### EXERCISE GOAL
Turn the entries, from the line containing "order: Agaricales" through the final line, into a Markdown table with the columns Row and Line. Give each line a row number and leave out any blank lines.

## Start DATA PROVIDED

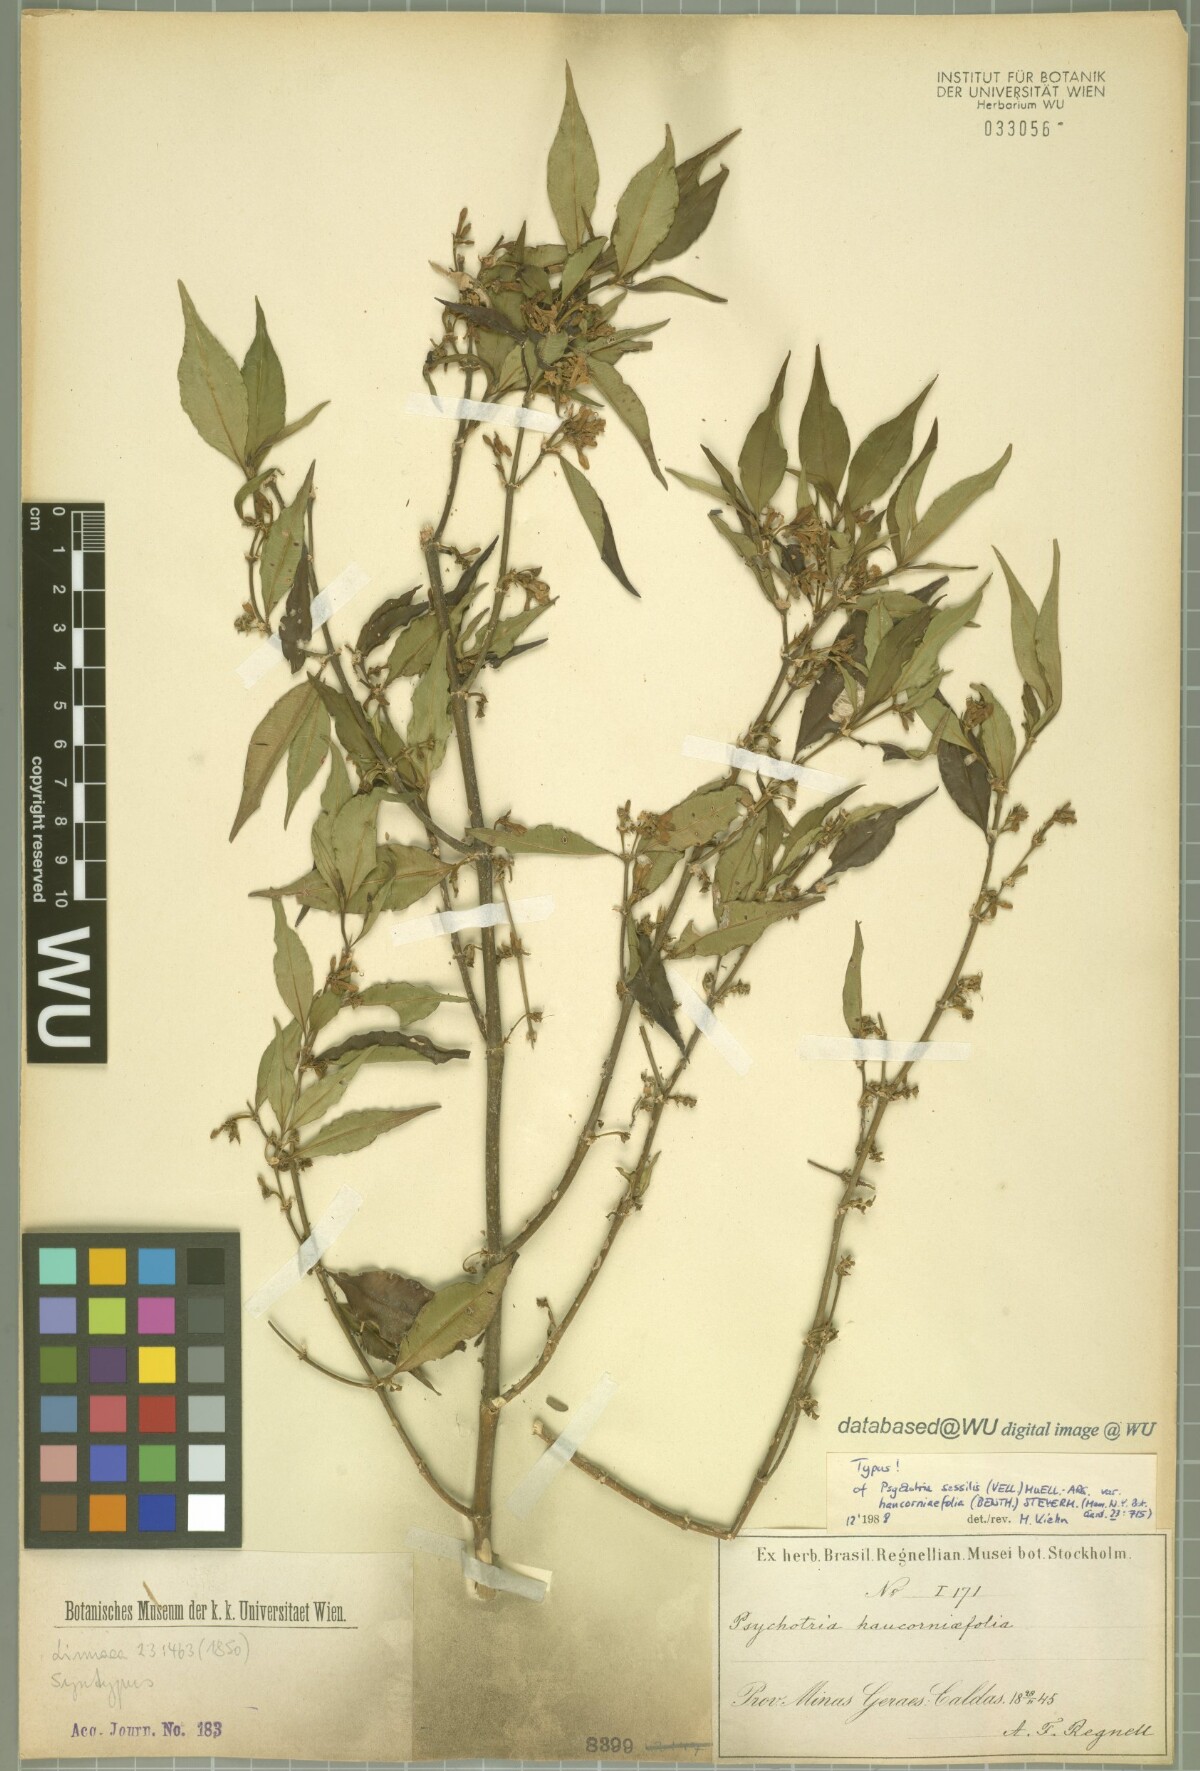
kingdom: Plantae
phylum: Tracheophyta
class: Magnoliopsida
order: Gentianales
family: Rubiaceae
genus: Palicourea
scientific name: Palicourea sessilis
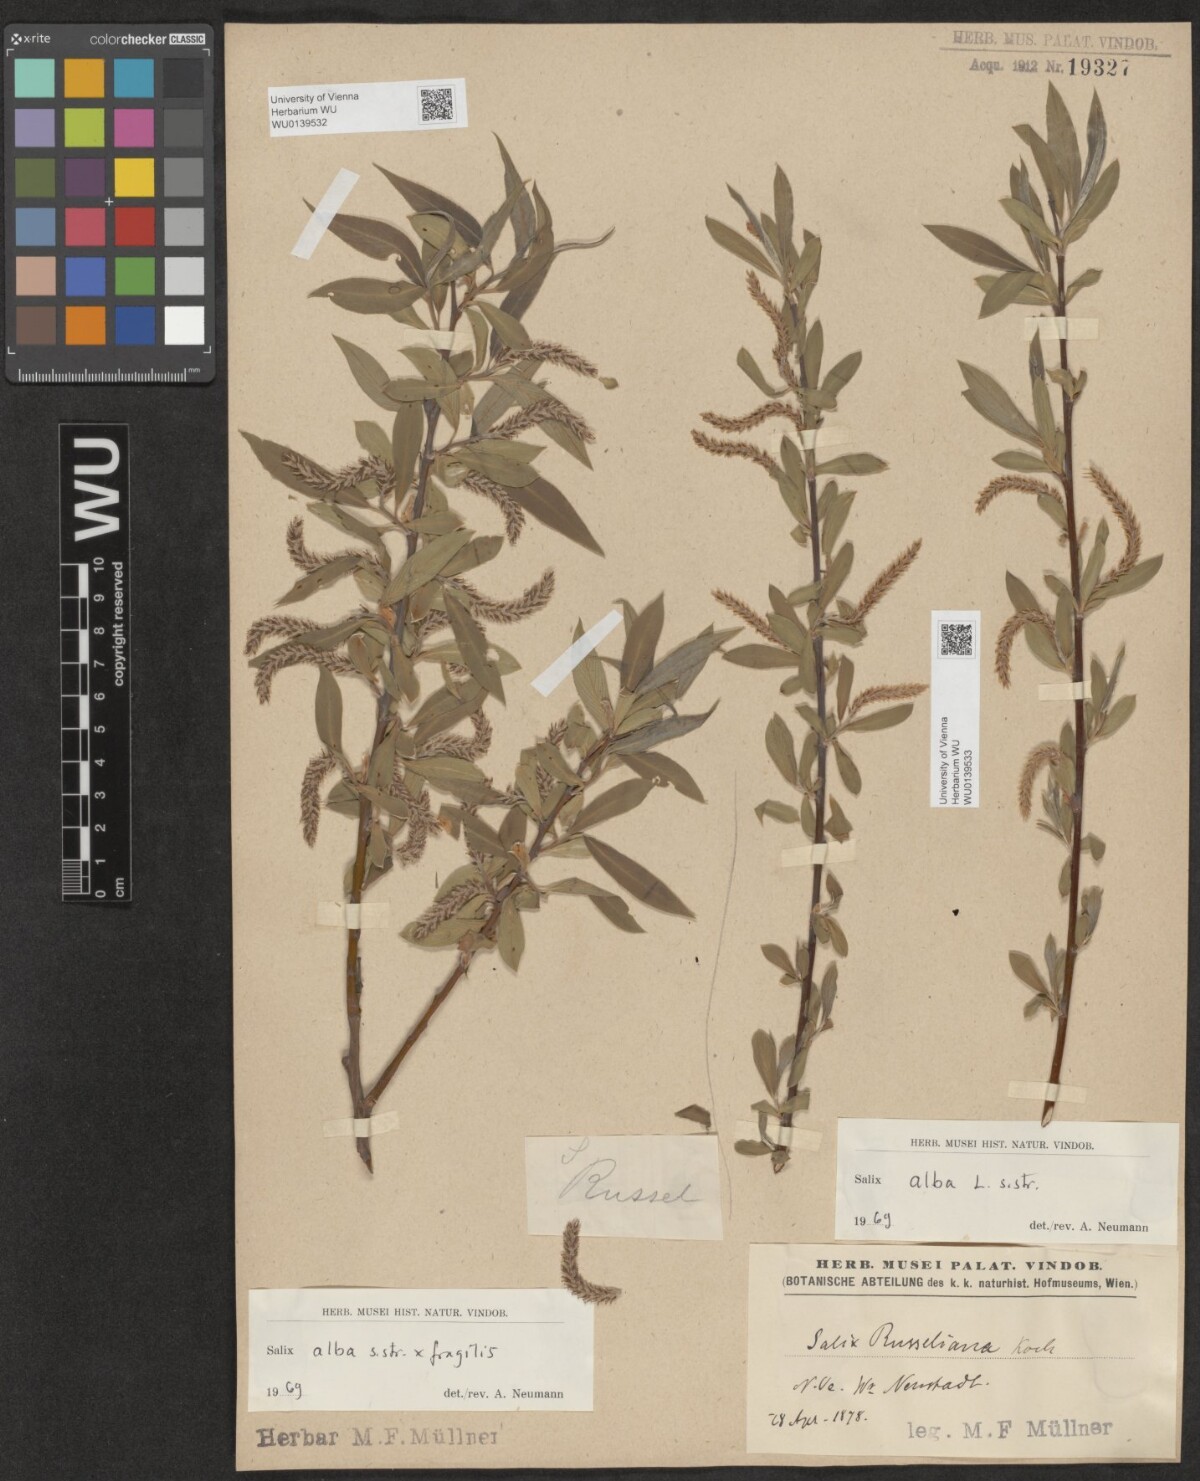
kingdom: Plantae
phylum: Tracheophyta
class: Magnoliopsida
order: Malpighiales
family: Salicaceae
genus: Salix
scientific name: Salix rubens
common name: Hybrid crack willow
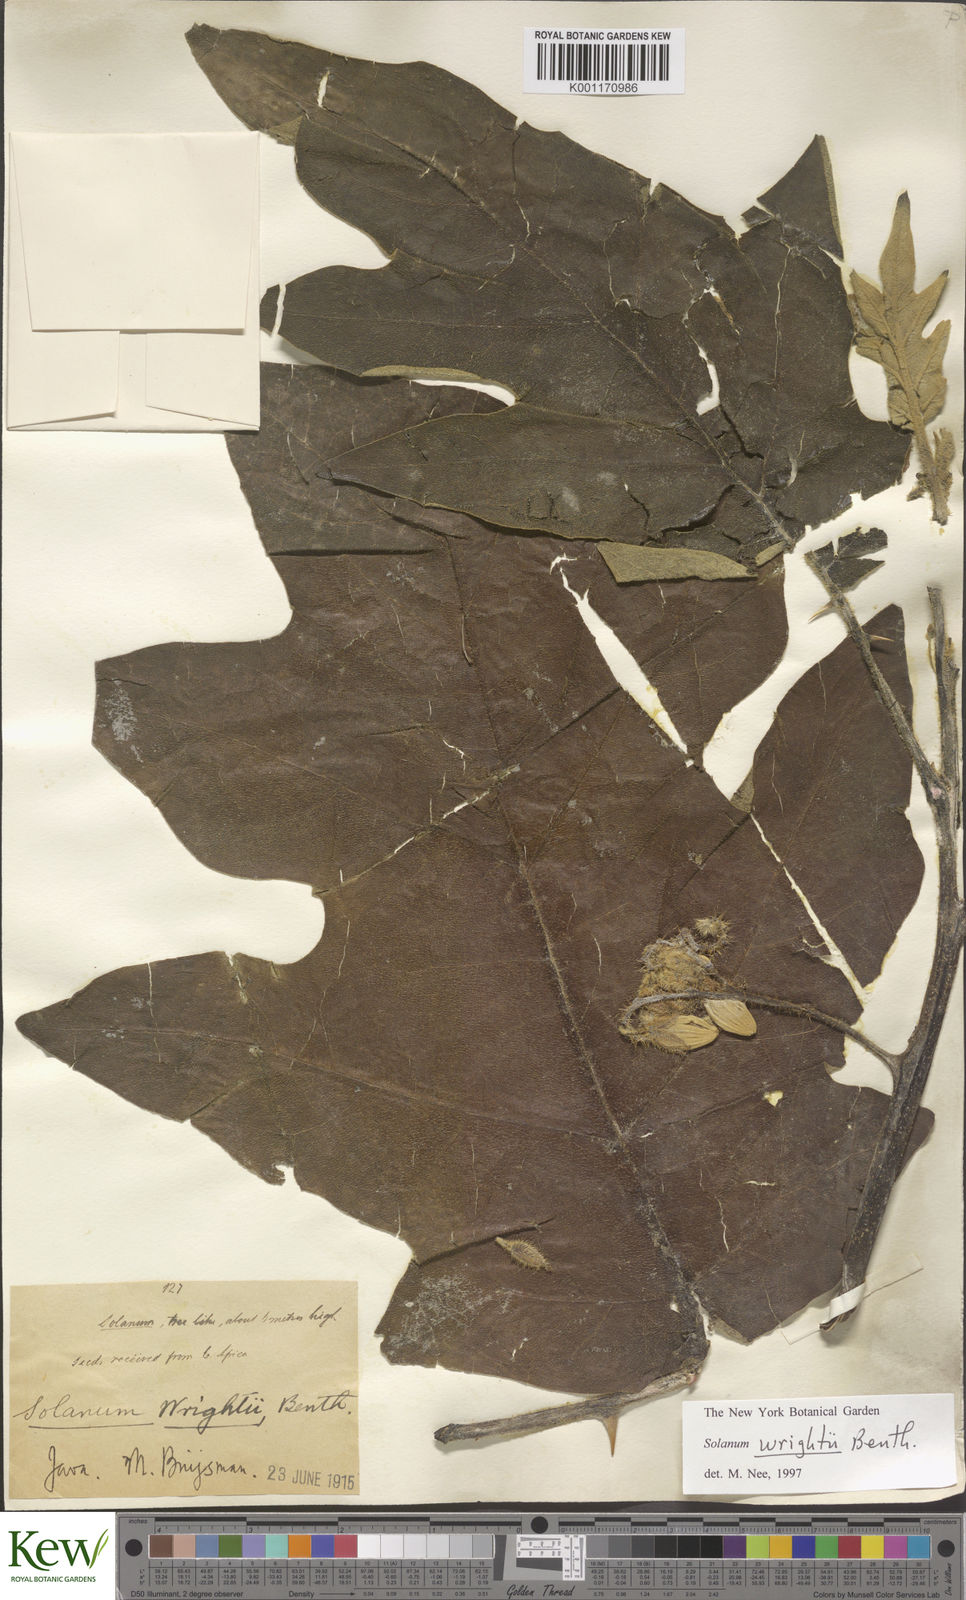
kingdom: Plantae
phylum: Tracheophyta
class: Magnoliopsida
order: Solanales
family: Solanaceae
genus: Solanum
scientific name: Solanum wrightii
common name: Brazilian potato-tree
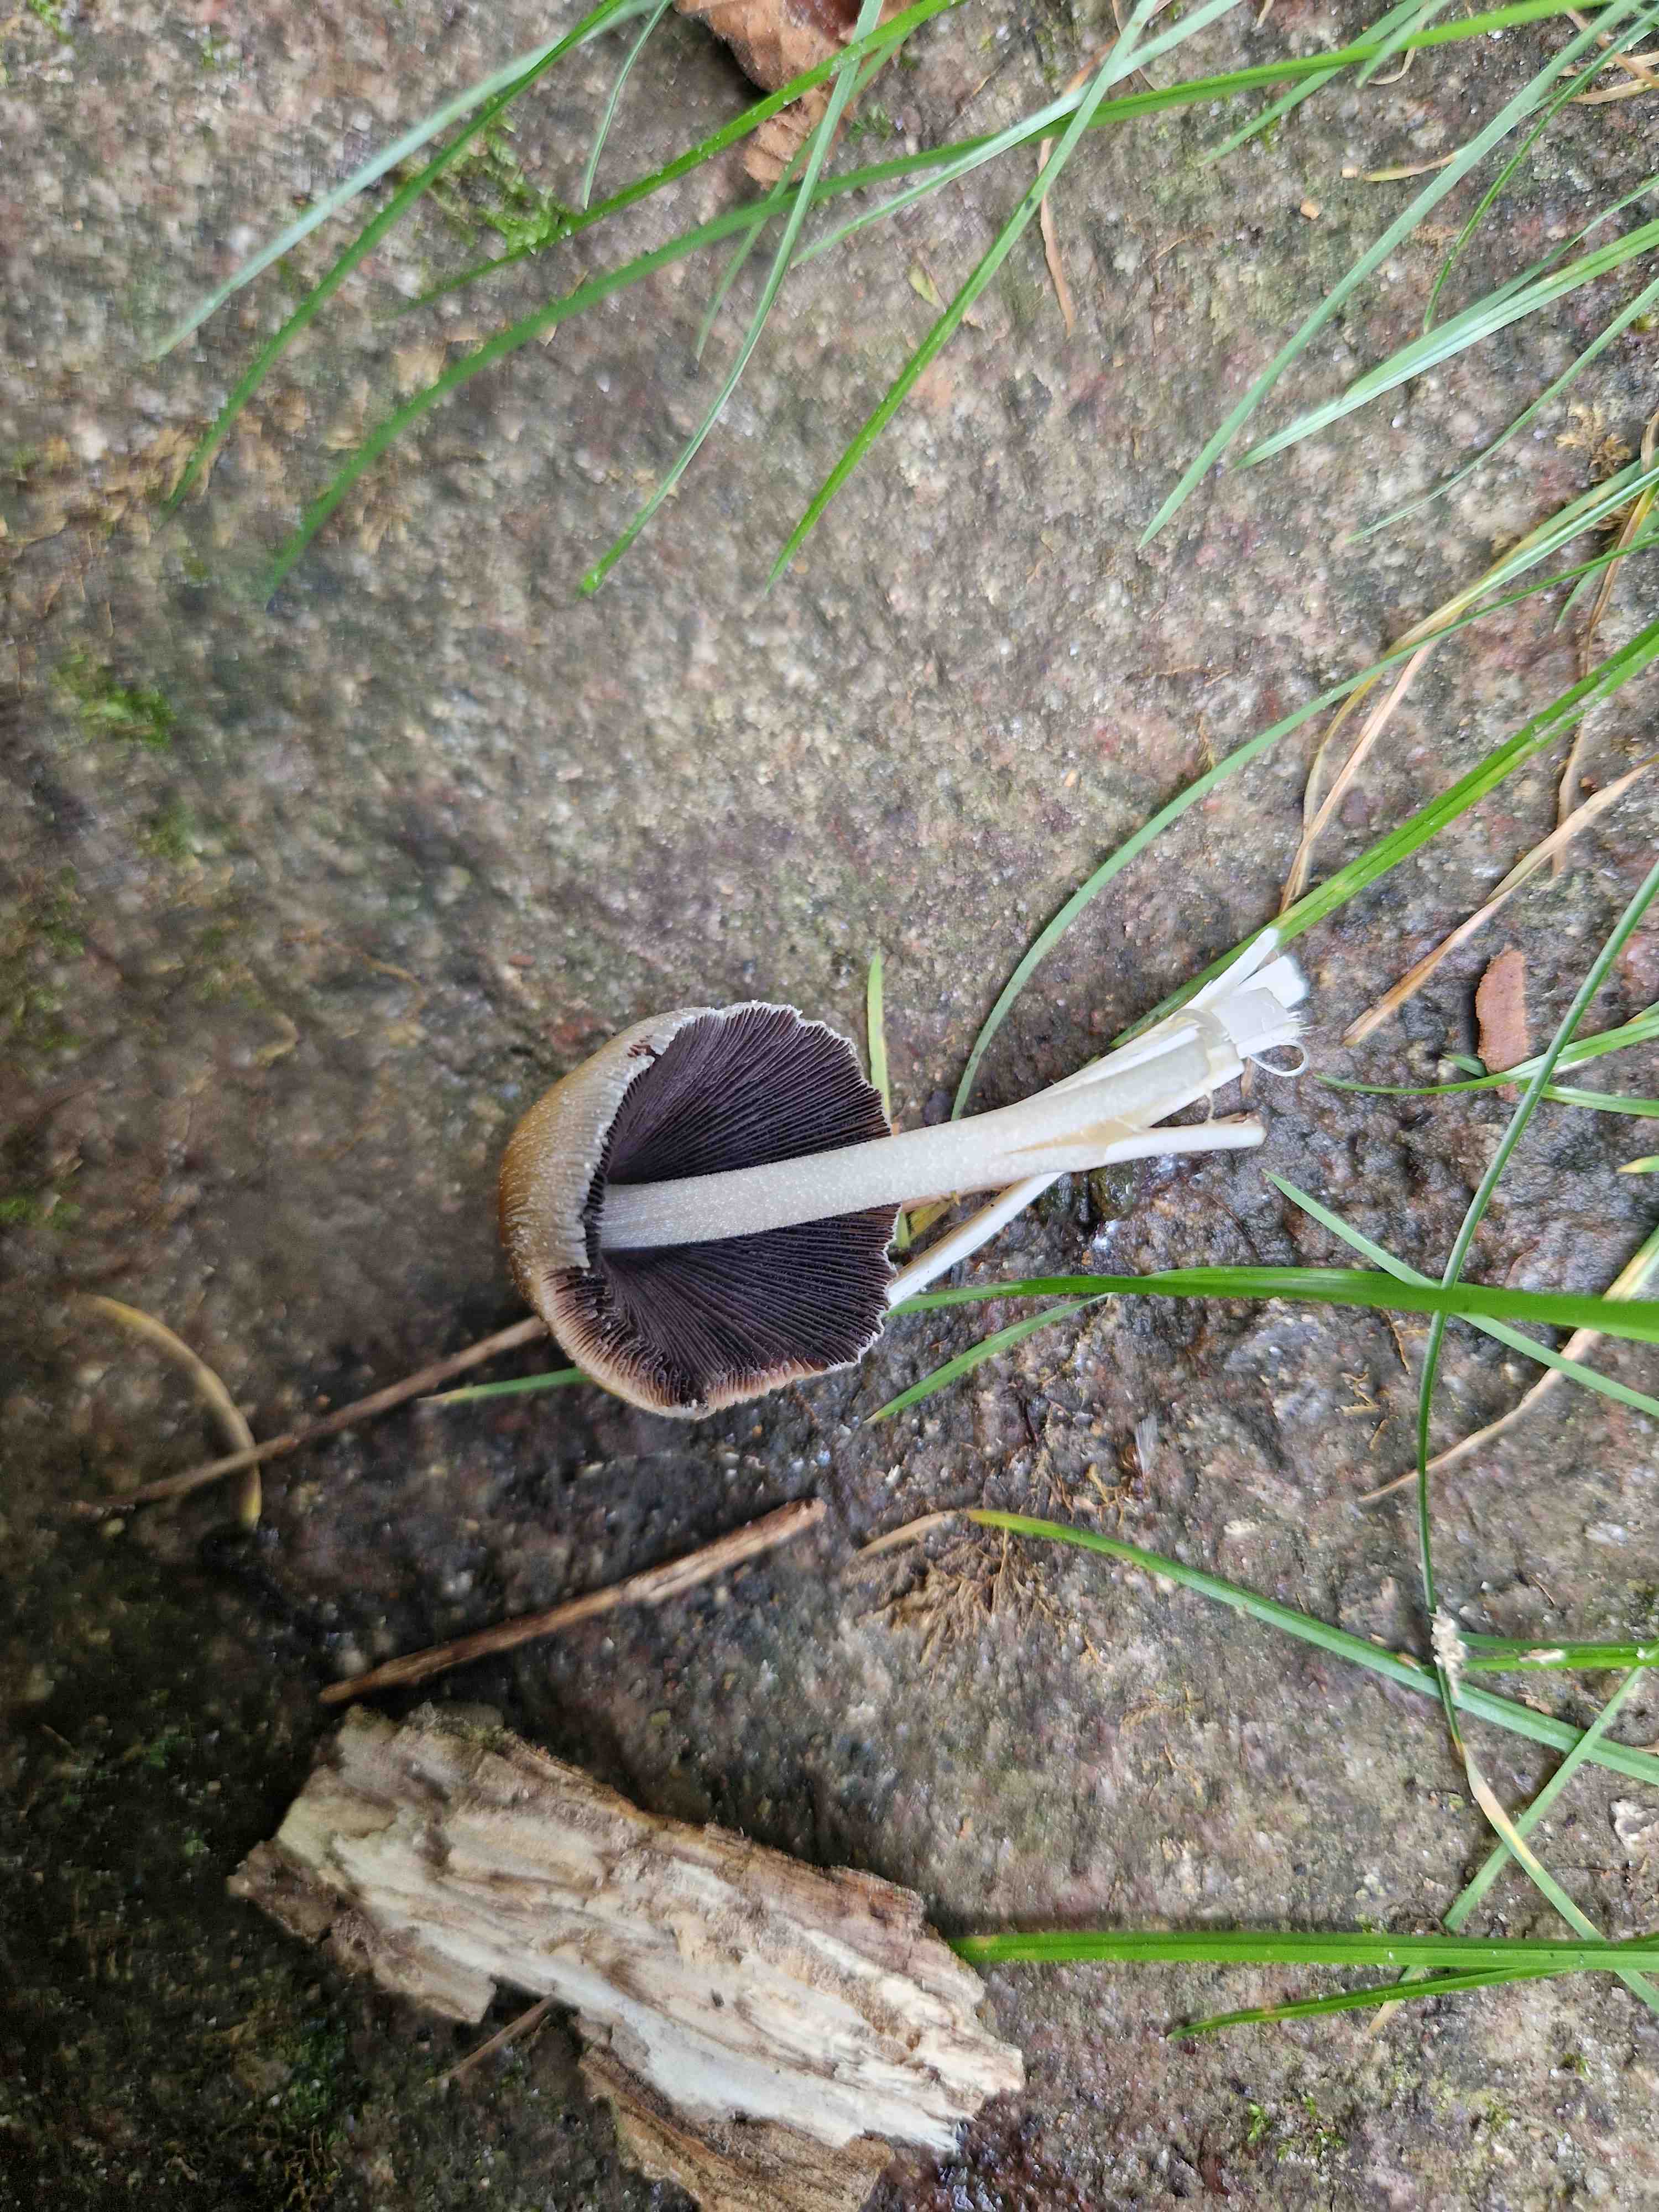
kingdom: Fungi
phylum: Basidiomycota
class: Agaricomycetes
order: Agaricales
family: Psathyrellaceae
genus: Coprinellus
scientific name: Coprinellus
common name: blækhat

## End DATA PROVIDED

### RESULT BELOW
| Row | Line |
|---|---|
| 1 | order: Agaricales |
| 2 | family: Psathyrellaceae |
| 3 | genus: Coprinellus |
| 4 | scientific name: Coprinellus |
| 5 | common name: blækhat |